═════ TEXTO EXTRAÍDO ═════

La coima; la coima es la polilla que roe el mecanismo de nuestra administración, la rémora que detiene la marcha de la nave del Estado (y esta vez es cierto el mito de la rémora y la macana de la nave del Estado); la coima es el aceite lustral con que cuanto bicho inspector y subinspector que vagabundea por ahí, lubrifica sus articulaciones y engorda su estómago; la coima es la madre de muchos bienestares, el alma de numerosas prosperidades, el ángel tutelar de los que venden aserrín por harina, achicoria por café, pan quemado por chocolate, mármol molido por azúcar; la coima es la diosa protectora de todos los tahúres que pululan en nuestra tierra, de todos los comisarios que entran flacos y salen gordos, de todos los magistrados que se taponan los oídos para no escuchar los alaridos de la justicia, ¿qué no es la coima, la enorme, la nutritiva coima?

═════ DATOS PARA REVISAR ═════

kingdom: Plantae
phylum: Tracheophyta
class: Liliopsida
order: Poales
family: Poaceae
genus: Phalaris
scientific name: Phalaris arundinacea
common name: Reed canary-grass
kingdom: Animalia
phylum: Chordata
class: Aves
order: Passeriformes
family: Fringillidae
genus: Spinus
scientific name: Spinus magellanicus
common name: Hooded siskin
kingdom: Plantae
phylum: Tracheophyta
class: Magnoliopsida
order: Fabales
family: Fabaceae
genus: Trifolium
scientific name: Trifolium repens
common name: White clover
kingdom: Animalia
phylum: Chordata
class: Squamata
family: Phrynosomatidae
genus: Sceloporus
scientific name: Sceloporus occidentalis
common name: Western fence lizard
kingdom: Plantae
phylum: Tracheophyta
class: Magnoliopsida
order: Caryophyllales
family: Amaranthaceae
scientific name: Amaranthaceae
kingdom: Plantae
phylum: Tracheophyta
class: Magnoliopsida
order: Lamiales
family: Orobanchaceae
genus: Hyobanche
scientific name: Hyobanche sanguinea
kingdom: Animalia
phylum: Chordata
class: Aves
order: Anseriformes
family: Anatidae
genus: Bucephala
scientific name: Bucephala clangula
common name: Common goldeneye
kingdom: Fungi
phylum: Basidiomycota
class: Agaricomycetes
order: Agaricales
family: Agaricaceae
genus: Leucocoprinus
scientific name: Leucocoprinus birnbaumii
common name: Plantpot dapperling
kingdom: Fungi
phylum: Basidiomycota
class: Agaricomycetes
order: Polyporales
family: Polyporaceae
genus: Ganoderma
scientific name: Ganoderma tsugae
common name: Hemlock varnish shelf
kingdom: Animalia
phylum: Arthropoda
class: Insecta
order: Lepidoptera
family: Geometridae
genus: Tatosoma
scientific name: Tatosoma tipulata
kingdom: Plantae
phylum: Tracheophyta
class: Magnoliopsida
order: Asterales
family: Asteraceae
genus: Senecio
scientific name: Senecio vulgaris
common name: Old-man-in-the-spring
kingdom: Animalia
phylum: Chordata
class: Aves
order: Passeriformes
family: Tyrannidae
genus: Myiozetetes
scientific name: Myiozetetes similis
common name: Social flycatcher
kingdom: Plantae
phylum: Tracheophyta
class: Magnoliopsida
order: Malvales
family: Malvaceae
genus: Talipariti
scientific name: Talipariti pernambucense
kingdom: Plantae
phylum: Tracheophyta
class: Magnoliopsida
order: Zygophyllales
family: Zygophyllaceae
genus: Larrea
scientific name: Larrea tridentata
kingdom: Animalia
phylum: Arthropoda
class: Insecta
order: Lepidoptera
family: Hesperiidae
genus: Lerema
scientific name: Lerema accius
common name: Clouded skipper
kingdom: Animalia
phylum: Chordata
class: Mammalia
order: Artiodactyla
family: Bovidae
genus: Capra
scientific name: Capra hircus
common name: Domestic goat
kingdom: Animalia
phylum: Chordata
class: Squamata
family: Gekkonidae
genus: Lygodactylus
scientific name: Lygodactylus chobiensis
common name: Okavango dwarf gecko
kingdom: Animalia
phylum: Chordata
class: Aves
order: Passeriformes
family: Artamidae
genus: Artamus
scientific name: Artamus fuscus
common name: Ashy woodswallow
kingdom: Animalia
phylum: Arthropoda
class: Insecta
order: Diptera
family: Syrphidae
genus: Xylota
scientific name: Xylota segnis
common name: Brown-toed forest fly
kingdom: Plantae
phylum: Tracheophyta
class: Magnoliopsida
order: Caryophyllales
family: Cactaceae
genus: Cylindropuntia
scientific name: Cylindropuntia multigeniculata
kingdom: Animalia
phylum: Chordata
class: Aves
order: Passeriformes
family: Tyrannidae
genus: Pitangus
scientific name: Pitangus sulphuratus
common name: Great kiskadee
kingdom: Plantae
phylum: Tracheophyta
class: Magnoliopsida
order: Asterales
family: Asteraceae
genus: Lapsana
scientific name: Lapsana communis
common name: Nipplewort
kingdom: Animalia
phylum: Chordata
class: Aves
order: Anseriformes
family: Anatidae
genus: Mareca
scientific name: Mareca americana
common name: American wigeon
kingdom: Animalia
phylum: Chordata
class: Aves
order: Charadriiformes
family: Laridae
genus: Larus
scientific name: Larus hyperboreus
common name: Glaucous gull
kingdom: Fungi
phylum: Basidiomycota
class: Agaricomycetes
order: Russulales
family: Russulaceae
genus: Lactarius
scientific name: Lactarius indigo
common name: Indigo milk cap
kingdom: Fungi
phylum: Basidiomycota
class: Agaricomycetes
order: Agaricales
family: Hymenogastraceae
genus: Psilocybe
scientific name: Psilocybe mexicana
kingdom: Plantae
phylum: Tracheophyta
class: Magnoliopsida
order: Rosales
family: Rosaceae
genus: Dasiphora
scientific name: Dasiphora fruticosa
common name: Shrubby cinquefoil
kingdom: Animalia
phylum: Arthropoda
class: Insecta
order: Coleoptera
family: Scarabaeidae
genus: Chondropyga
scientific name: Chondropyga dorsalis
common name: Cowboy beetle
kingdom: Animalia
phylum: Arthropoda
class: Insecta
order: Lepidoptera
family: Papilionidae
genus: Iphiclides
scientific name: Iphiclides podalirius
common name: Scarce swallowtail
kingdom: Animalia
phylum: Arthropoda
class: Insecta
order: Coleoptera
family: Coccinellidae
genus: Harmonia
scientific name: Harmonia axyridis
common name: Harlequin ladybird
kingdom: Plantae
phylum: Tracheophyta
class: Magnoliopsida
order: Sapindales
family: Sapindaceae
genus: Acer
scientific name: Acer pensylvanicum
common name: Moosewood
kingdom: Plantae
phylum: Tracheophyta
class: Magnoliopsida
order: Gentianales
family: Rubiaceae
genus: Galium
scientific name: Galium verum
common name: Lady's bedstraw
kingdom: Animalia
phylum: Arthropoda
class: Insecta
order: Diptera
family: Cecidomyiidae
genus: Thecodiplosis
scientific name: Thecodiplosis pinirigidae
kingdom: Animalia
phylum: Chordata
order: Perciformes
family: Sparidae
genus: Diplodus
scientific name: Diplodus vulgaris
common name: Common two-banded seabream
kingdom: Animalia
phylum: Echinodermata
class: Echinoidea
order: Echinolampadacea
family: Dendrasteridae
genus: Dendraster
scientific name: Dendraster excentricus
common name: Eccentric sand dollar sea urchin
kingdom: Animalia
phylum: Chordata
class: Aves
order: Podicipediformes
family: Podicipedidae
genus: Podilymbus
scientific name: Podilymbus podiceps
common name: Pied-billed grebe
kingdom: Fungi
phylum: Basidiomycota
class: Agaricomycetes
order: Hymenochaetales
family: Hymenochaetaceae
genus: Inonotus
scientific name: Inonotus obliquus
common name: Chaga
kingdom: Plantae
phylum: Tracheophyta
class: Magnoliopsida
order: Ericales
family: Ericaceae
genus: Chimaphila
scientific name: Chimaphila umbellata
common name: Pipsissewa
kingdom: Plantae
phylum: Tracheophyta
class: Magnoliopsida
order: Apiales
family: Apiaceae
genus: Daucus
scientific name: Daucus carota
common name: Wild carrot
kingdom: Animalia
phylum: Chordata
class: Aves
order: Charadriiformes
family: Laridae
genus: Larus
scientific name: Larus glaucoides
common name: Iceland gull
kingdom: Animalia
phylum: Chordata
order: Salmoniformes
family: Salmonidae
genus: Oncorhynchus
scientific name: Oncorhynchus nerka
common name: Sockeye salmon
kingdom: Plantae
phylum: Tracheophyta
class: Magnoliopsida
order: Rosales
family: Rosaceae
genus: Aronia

═════

# QUÉ HACER:
En el texto extraído sobre la coima, ¿cómo entran y cómo salen los comisarios?

# SOLUCIÓN ESCRITA:
Entran flacos y salen gordos.